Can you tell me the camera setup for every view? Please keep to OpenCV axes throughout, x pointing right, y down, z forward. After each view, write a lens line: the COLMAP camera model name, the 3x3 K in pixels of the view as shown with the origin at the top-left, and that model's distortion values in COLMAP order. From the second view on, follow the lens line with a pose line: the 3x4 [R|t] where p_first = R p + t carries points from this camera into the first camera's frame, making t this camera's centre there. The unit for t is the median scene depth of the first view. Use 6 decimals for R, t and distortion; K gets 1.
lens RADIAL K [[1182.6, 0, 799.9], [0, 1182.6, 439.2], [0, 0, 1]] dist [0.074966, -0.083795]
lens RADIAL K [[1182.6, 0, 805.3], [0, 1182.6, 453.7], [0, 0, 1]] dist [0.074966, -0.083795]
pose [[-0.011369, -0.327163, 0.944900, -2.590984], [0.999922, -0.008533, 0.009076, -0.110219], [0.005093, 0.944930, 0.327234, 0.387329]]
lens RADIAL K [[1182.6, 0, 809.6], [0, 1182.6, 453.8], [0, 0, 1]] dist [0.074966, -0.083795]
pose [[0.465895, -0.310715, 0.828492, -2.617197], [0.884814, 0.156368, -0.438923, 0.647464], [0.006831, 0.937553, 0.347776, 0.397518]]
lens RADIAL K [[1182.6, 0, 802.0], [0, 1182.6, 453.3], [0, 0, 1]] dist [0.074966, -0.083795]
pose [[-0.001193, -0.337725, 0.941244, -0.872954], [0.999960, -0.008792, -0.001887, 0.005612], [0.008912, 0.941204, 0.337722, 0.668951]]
_ _ _ _ _ _ _
**Treść zadania**
Przenieś cały powyższy materiał do pliku CSV z dwiema kolumnami o nazwach „treść” i „odpowiedź”, tworząc po jednym wierszu dla każdego tekstu wraz z odpowiedzią na niego. Każdą z tych dwóch wartości umieść w jednym polu ujętym w cudzysłów, a podziały wierszy zamień na spacje.

**Twoje rozwiązanie**
treść,odpowiedź
"Can you tell me the camera setup for every view? Please keep to OpenCV axes throughout, x pointing right, y down, z forward. After each view, write a lens line: the COLMAP camera model name, the 3x3 K in pixels of the view as shown with the origin at the top-left, and that model's distortion values in COLMAP order. From the second view on, follow the lens line with a pose line: the 3x4 [R|t] where p_first = R p + t carries points from this camera into the first camera's frame, making t this camera's centre there. The unit for t is the median scene depth of the first view. Use 6 decimals for R, t and distortion; K gets 1.","lens RADIAL K [[1182.6, 0, 799.9], [0, 1182.6, 439.2], [0, 0, 1]] dist [0.074966, -0.083795] lens RADIAL K [[1182.6, 0, 805.3], [0, 1182.6, 453.7], [0, 0, 1]] dist [0.074966, -0.083795] pose [[-0.011369, -0.327163, 0.944900, -2.590984], [0.999922, -0.008533, 0.009076, -0.110219], [0.005093, 0.944930, 0.327234, 0.387329]] lens RADIAL K [[1182.6, 0, 809.6], [0, 1182.6, 453.8], [0, 0, 1]] dist [0.074966, -0.083795] pose [[0.465895, -0.310715, 0.828492, -2.617197], [0.884814, 0.156368, -0.438923, 0.647464], [0.006831, 0.937553, 0.347776, 0.397518]] lens RADIAL K [[1182.6, 0, 802.0], [0, 1182.6, 453.3], [0, 0, 1]] dist [0.074966, -0.083795] pose [[-0.001193, -0.337725, 0.941244, -0.872954], [0.999960, -0.008792, -0.001887, 0.005612], [0.008912, 0.941204, 0.337722, 0.668951]]"